Yesterday in my Bible reading, I sat in the Book of Judges chapters 17–19. I’ve read it before, but this time it didn’t just pass by me. It settled in. I’m still thinking about it.
It’s the kind of passage you almost want to look away from.
Micah builds a household shrine, creating his own version of worship. The tribe of Dan comes and takes the idols, establishing false worship as their own. And then the story turns darker still. A Levite’s concubine is abused, discarded, and murdered in Gibeah. Her body is cut into twelve pieces and sent throughout Israel.

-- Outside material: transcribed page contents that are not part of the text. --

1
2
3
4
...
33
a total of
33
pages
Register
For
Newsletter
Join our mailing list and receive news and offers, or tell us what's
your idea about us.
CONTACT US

It’s hard to read. Hard to understand why God would include it. But maybe we’re not supposed to understand it as much as we’re supposed to feel the weight of it.
All of this happens under one haunting truth: “In those days there was no king in Israel. Everyone did what was right in his own eyes.” (Judges 21:25)
This warns us what it looks like when people walk in disobedience, not all at once, but step by step.
It begins with distorted worship, as we shape God into something we can manage.
It moves into compromised leadership, those who should know truth but no longer live it.
And it ends in the unthinkable, where people made in the image of God are treated as disposable.
It’s easy to read this and think, how could they fall so far? But I can’t help but ask the harder question, how could we not?
Because left to ourselves, we don’t drift toward truth. We drift toward what feels right. And what feels right isn’t always what is right.
These chapters aren’t just showing us their depravity. They are holding up a mirror to our own.
We were never meant to be our own authority. We were never meant to define truth for ourselves. And when we try, it doesn’t lead to freedom. It will always lead to ruin.
Maybe that’s the warning tucked into these chapters:
When everyone does what is right in their own eyes, what follows is not freedom… but loss of a moral society.